L’application sous forme de mousse des solutions aqueuses d’émulsifiant hydrophile n’est pas une technique courante.

Pourtant, certaines normes telles que l’ISO 3452-4:1998 et certaines spécifications telles que la RPS 702 de Rolls-Royce la mentionnent. Cependant, elle n’est presque jamais décrite dans les centres de formation ou dans les fiches techniques de fabricants/fournisseurs.

Dans le passé, certains fournisseurs de produits PT commercialisaient des générateurs de mousse ; de nos jours, aucun ne le fait.

Lors d’une réunion PRI-NADCAP qui s’est déroulée en février 2010 à Rome (Italie), il a été évoqué le sujet de la révision de la norme ASTM E 1417 et précisé que la technique de l’application sous forme de mousse des émulsifiants sera clarifiée.

La situation au début des années 70

Le contrôle de grands éléments structuraux et de gros organes mécaniques par immersion, dans le cas d’utilisation d’une gamme de ressuage fluorescent à post-émulsion, n’était pas une tâche facile.

Les émulsifiants lipophiles ne DOIVENT être utilisés que par immersion des pièces, sauf lorsqu’ils sont conditionnés en générateurs d’aérosols pour effectuer le contrôle de petites zones.

D’un autre côté, après le rinçage à l’eau qui élimine mécaniquement une grande partie de l’excès de pénétrant en surface, l’émulsifiant hydrophile, utilisé pour faciliter le lavage de la surface, peut être pulvérisé sur la pièce.

La solution d’émulsifiant hydrophile doit ‘‘travailler’’ aussi uniformément que possible sur toute l’étendue de la surface pendant toute la durée d’émulsification stipulée dans la spécification applicable.

En fait, que peut-il se passer dans la réalité ?

• Si la solution mouille de manière homogène la surface, alors elle ruissellera sous forme d’un film continu et homogène. Les parties basses seront plus émulsionnées que les parties hautes ; d’où possibilité d’avoir davantage de bruit de fond en haut, ou une surémulsification des parties basses.

• Au contraire, une mouillabilité imparfaite de la surface fera que la solution aqueuse ruissellera selon des chemins préférentiels qui présentent une meilleure mouillabilité. En plus de ce qui est décrit précédemment, on pourra observer des traînées fluorescentes.

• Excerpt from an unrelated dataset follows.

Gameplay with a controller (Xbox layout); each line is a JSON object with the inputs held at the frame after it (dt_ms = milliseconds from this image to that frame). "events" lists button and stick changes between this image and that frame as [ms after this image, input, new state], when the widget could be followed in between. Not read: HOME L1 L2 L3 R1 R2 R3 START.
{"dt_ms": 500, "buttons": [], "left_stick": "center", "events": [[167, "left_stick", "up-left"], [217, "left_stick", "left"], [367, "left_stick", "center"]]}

Comment peut-on avoir à la fois un bon mouillage et la même qualité d’émulsification sur toute la surface verticale ?

La première réponse

La meilleure réponse était de faire exactement ce qui était pratiqué depuis des décennies pour le nettoyage extérieur des avions. Une solution détergente est pulvérisée sous forme de mousse onctueuse. L’adhérence de la mousse sur la surface verticale est satisfaisante tant que la mousse n’est pas appliquée en quantité excessive. Autrement, si la quantité de mousse appliquée est trop importante, les paquets de mousse vont se décrocher de la surface par gravité. Cette technique d’application nécessite l’utilisation d’un générateur de mousse. La solution est émulsionnée avec de l’air pour donner de la mousse.

Rolls-Royce, dans sa spécification RPS 702, stipule que : ‘‘The emulsifier solution shall be applied to all areas of the component treated with penetrant. The application shall be total immersion or as foam. Foam shall not content emulsifier liquid flow or spray when applied’’. (ndlr : ‘‘La solution d'émulsifiant doit être appliquée sur toute surface qui a reçu du pénétrant.L'application se fait par immersion totale ou sous forme de mousse. Quand elle est appliquée, la mousse ne doit pas contenir d'émulsifiant liquide ou pulvérisé.’’).

Dans les années 70, Willy BELLAERT conçut un équipement approprié pour l’application sous forme de mousse des solutions aqueuses d’émulsifiants hydrophiles.
Willy BELLAERT était le Directeur Général de NV BRENT SA, la filiale belge de BRENT CHEMICALS INTERNATIONAL plc, située à Mariakerke près de Gand.

L’appareil, appelé ARDROX® (*) BCP 51 WB (WB étant les initiales de Willy BELLAERT) était un pot pressurisé d’une vingtaine de litres en acier galvanisé doté d’une soupape de sécurité. Il était rempli jusqu’au 1/3 de sa capacité avec la solution aqueuse d’émulsifiant hydrophile.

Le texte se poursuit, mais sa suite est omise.